Encyclopædia Britannica, Ninth Edition/Cambaluc
CAMBALUC is the name by which, under sundry modifications, the royal city of the Great Khan became known to Europe during the Middle Ages, that city being in fact the same that we now know as Peking. The word itself represents the Mongol Kaan-Baligh, “the city of the khan,” or emperor, the title by which Peking continues, more or less, to be known to the Mongols and other northern Asiatics.
A city occupying approximately the same site had been the capital of one of the principalities into which China was divided some centuries before the Christian era; and during the reigns of the two Tartar dynasties that immediately preceded the Mongols in Northern China, viz., that of the Khitans, and of the Kin or “Golden” khans, it had been one of their royal residences. Under the names of Yenking, which it received from the Khitan, and of Chungtu, which it had from the Kin, it holds a conspicuous place in the wars of Chinghiz Khan against the latter dynasty. He captured it in 1215, but it was not till 1264 that it was adopted as the imperial residence in lieu of Kara Korum in the Mongol steppes, by his grandson Kublai. The latter selected a position a few hundred yards to the N.E. of the old city of Chungtu or Yenking, where he founded the new city of Ta-tu (“great capital”), called by the Mongols Taidu or Daitu, but also Kaan-baligh; and from this time dates the use of the latter name as applied to this site.

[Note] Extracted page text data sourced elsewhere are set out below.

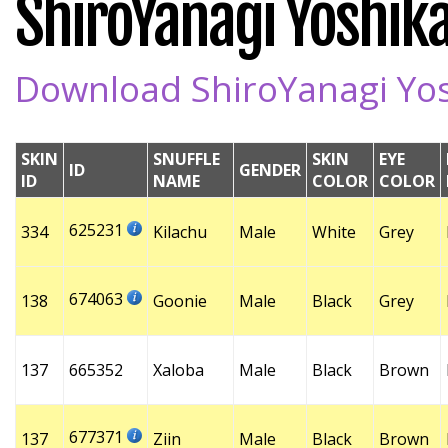
ShiroYanagi Yoshika
Download ShiroYanagi Yosh
SKIN
SNUFFLE
SKIN
EYE
ID
GENDER
ID
NAME
COLOR
COLOR
625231
334
Kilachu
Male
White
Grey
674063
138
Goonie
Male
Black
Grey
137
665352
Xaloba
Male
Black
Brown
677371
137
Ziin
Male
Black
Brown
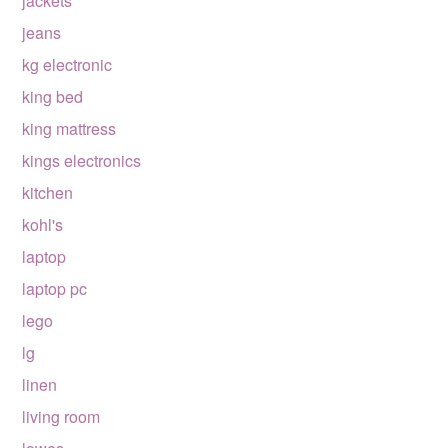
jackets
jeans
kg electronic
king bed
king mattress
kings electronics
kitchen
kohl's
laptop
laptop pc
lego
lg
linen
living room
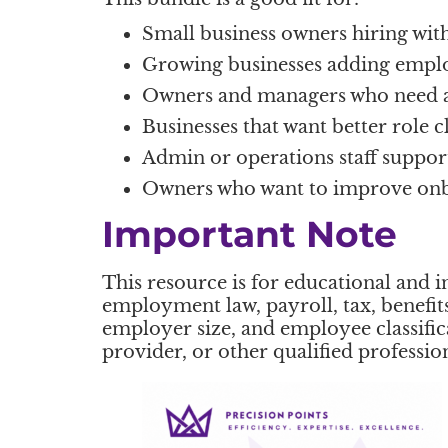
Small business owners hiring wi
Growing businesses adding empl
Owners and managers who need a 
Businesses that want better role c
Admin or operations staff support
Owners who want to improve onboa
Important Note
This resource is for educational and i
employment law, payroll, tax, benefits
employer size, and employee classifi
provider, or other qualified professi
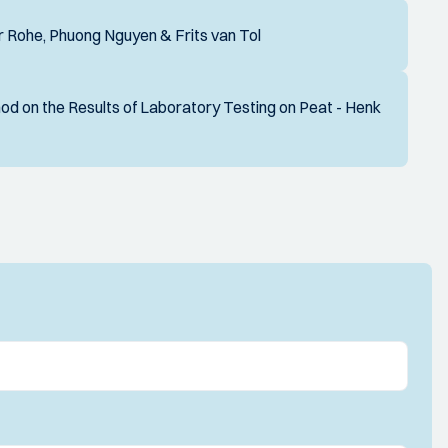
 Rohe, Phuong Nguyen & Frits van Tol
d on the Results of Laboratory Testing on Peat - Henk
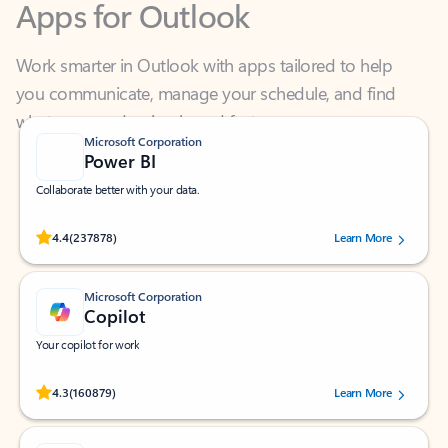
Work smarter in Outlook with apps tailored to help
you communicate, manage your schedule, and find
what you need—simply and fast.
Microsoft Corporation
Power BI
Collaborate better with your data.
Rated (#=ratingAverage#) stars out of 5 stars, by 237878 users.
4.4
(237878)
Learn More
Microsoft Corporation
Copilot
Your copilot for work
Rated (#=ratingAverage#) stars out of 5 stars, by 160879 users.
4.3
(160879)
Learn More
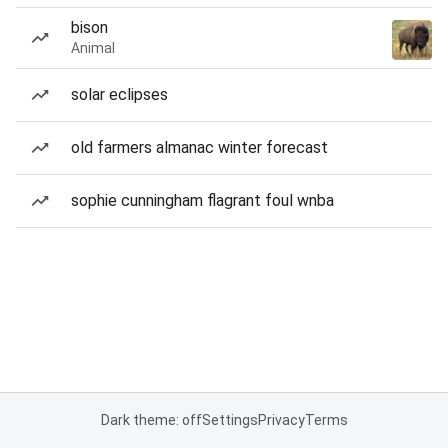
bison
Animal
solar eclipses
old farmers almanac winter forecast
sophie cunningham flagrant foul wnba
Dark theme: off
Settings
Privacy
Terms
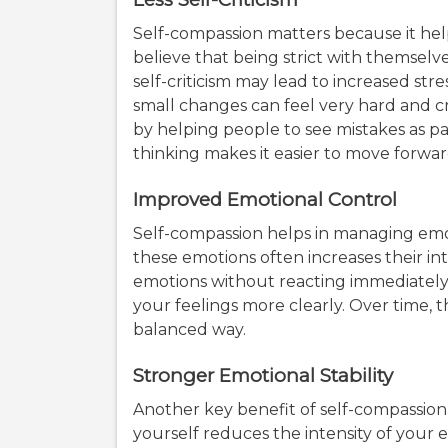
Self-compassion matters because it help
believe that being strict with themsel
self-criticism may lead to increased st
small changes can feel very hard and cr
by helping people to see mistakes as part
thinking makes it easier to move forwa
Improved Emotional Control
Self-compassion helps in managing emoti
these emotions often increases their int
emotions without reacting immediately
your feelings more clearly. Over time, 
balanced way.
Stronger Emotional Stability
Another key benefit of self-compassion i
yourself reduces the intensity of your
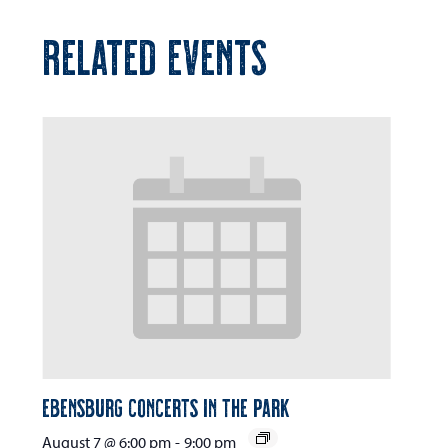
RELATED EVENTS
Ebensburg Concerts in the Park
August 7 @ 6:00 pm
-
9:00 pm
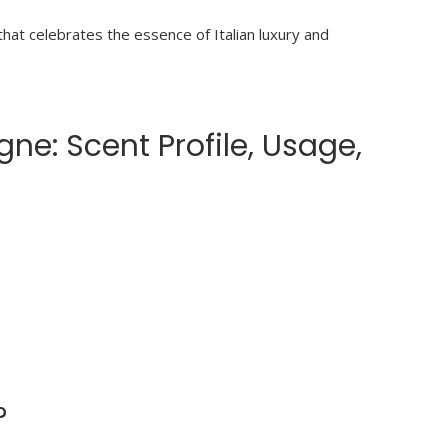
at celebrates the essence of Italian luxury and
e: Scent Profile, Usage,
?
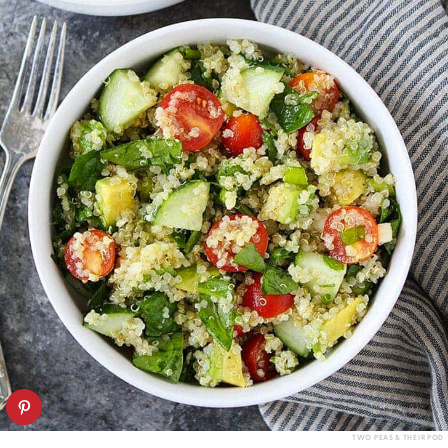
TWO PEAS & THEIR POD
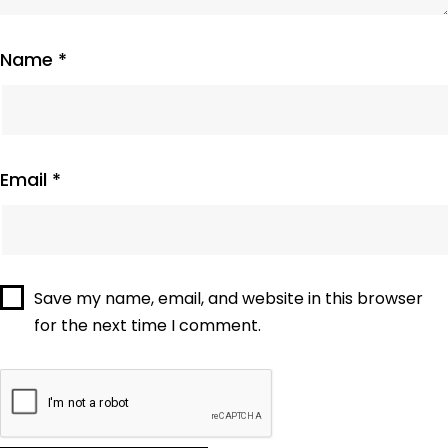
Name
*
Email
*
Save my name, email, and website in this browser
for the next time I comment.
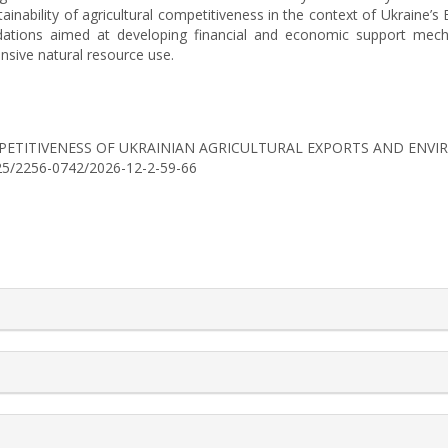
ainability of agricultural competitiveness in the context of Ukraine’s 
ndations aimed at developing financial and economic support mecha
ensive natural resource use.
6). COMPETITIVENESS OF UKRAINIAN AGRICULTURAL EXPORTS AND EN
0525/2256-0742/2026-12-2-59-66
rticle.details##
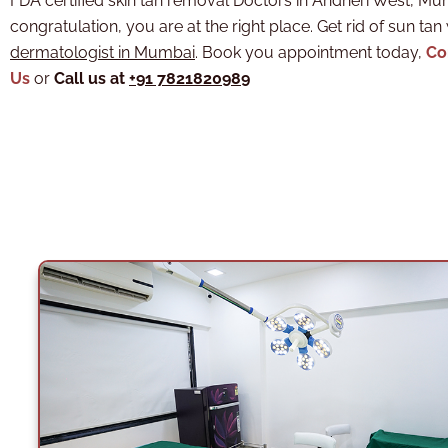
FDA certified skin tan removal Doctors in Andheri West, M
congratulation, you are at the right place. Get rid of sun tan
dermatologist in Mumbai
. Book you appointment today,
Co
Us
or
Call us at
+91 7821820989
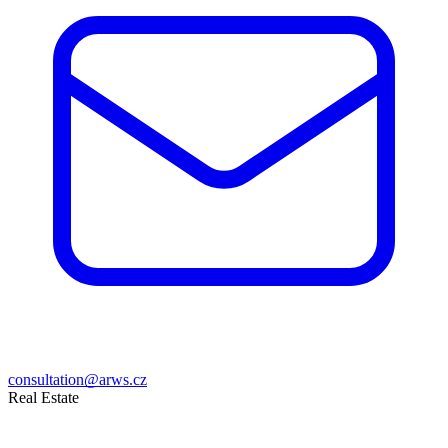
consultation@arws.cz
Real Estate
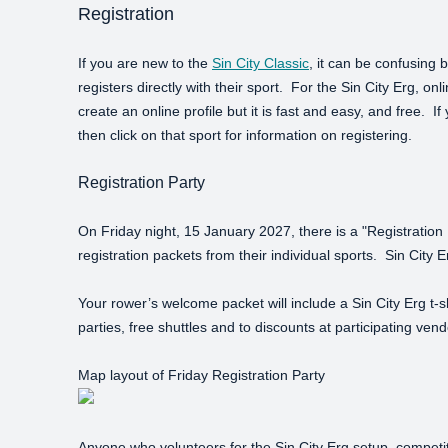
Registration
If you are new to the
Sin City Classic
, it can be confusing 
registers directly with their sport. For the Sin City Erg, onl
create an online profile but it is fast and easy, and free. I
then click on that sport for information on registering.
Registration Party
On Friday night, 15 January 2027, there is a "Registration P
registration packets from their individual sports. Sin City
Your rower’s welcome packet will include a Sin City Erg t-s
parties, free shuttles and to discounts at participating ve
Map layout of Friday Registration Party
Anyone who volunteers for the Sin City Erg setup, competi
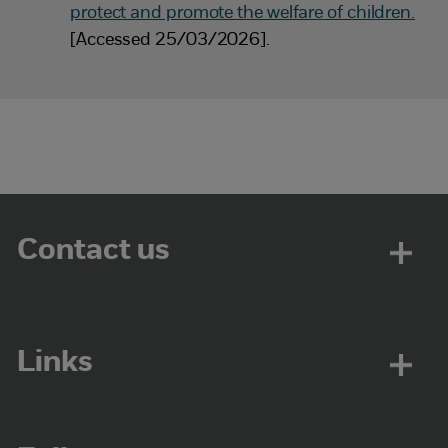
protect and promote the welfare of children.
[Accessed 25/03/2026].
Contact us
Links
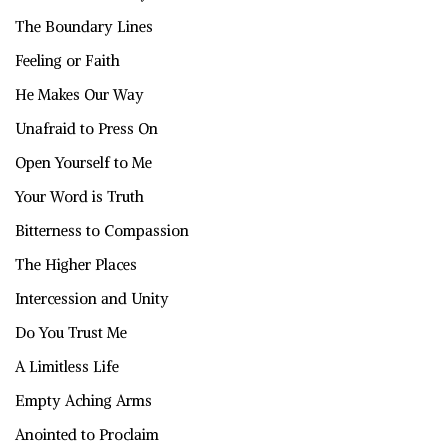
The Boundary Lines
Feeling or Faith
He Makes Our Way
Unafraid to Press On
Open Yourself to Me
Your Word is Truth
Bitterness to Compassion
The Higher Places
Intercession and Unity
Do You Trust Me
A Limitless Life
Empty Aching Arms
Anointed to Proclaim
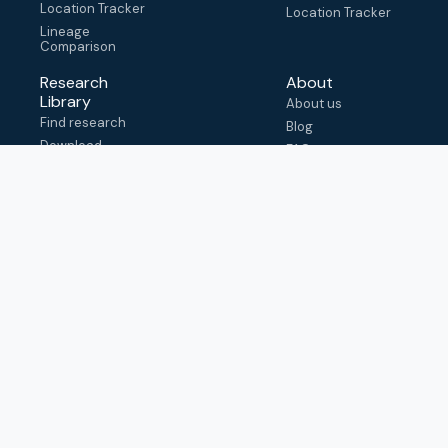
Location Tracker
Location Tracker
Lineage
Comparison
Research
About
Library
About us
Find research
Blog
Download
FAQ
metadata
How to cite
View & adapt
schema
Contact us
help@outbreak.info
Submit an issue on
Github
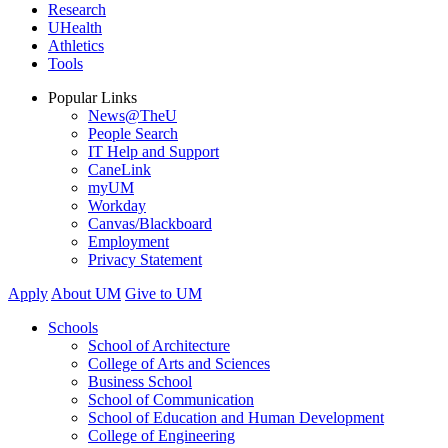
Research
UHealth
Athletics
Tools
Popular Links
News@TheU
People Search
IT Help and Support
CaneLink
myUM
Workday
Canvas/Blackboard
Employment
Privacy Statement
Apply
About UM
Give to UM
Schools
School of Architecture
College of Arts and Sciences
Business School
School of Communication
School of Education and Human Development
College of Engineering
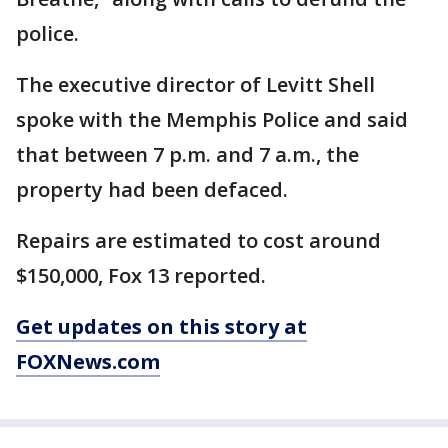
police.
The executive director of Levitt Shell
spoke with the Memphis Police and said
that between 7 p.m. and 7 a.m., the
property had been defaced.
Repairs are estimated to cost around
$150,000, Fox 13 reported.
Get updates on this story at
FOXNews.com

The new city formed a rectangle, enclosed by a colossal mud-rampart, the longer sides of which ran north and south. These were each about 5 English miles in length, the shorter sides 3, so that the circuit was upwards of 18 miles. The palace of the khan, with its gardens and lake, itself formed an inner inclosure fronting the south. There were eleven city gates, viz., three on the south side, always the formal front with the Tartars, and two on each of the other sides; and the streets ran wide and straight from gate to gate (except, of course, where interrupted by the palace-walls), forming an oblong chess-board plan.
Tatu continued to be the residence of the emperors till the fall of the Mongol power (1368). The native dynasty (Ming) which supplanted them established their residence at Nan-king (“South-Court”), but this proved so inconvenient that the second sovereign of the dynasty reoccupied Tatu, giving it then, for the first time, the name of Pe-king (“North-Court”). This was the name in common use when the Jesuits entered China towards the end of the 16th century, and began to send home accurate information about China. But it is not so now; the names in ordinary use being King-cheng or King-tu, both signifying “capital.” The restoration of Cambaluc was commenced in 1409. The size of the city was diminished by the retrenchment of nearly one-third at the northern end, which brought the enceinte more nearly to a square form. And this constitutes the modern (so-called) “Tartar city” of Peking, the south front of which is identical with the south front of the city of Kublai. The walls were completed in 1437. Population gathered about the southern front, probably using the material of the old city of Yenking, and the excrescence so formed was, in 1544, enclosed by a wall, and called the “outer city.” It is the same that is usually called by Europeans “the Chinese city.” The ruins of the retrenched northern portion of Kublai’s great rampart are still prominent along their whole extent, so that there is no room for question as to the position or true dimensions of the Cambaluc of the Middle Ages; and it is most probable, indeed it is almost a necessity, that the present palace stands on the lines of Kublai’s palace.
The city, under the name of Cambaluc, was constituted into an archiepiscopal see by Pope Clement V. in 1307, in favour of the missionary Franciscan John of Montecorvino; but though some successors were nominated it seems probable that no second metropolitan ever actually occupied the seat.
Maps of the 16th and 17th centuries often show Cambaluc in an imaginary region to the north of China, a part of the misconception that has prevailed regarding Cathay (see China). The name is often in popular literature written Cambalu, and is by Longfellow accented in verse Cámbălú. But this spelling originates in an accidental error in Ramusio’s Italian version, which, till lately, was the chief channel through which Marco Polo’s book was popularly known. The original (French) MSS. all agree with the etymology in calling it Cambaluc, which should be accented Cămbáluc.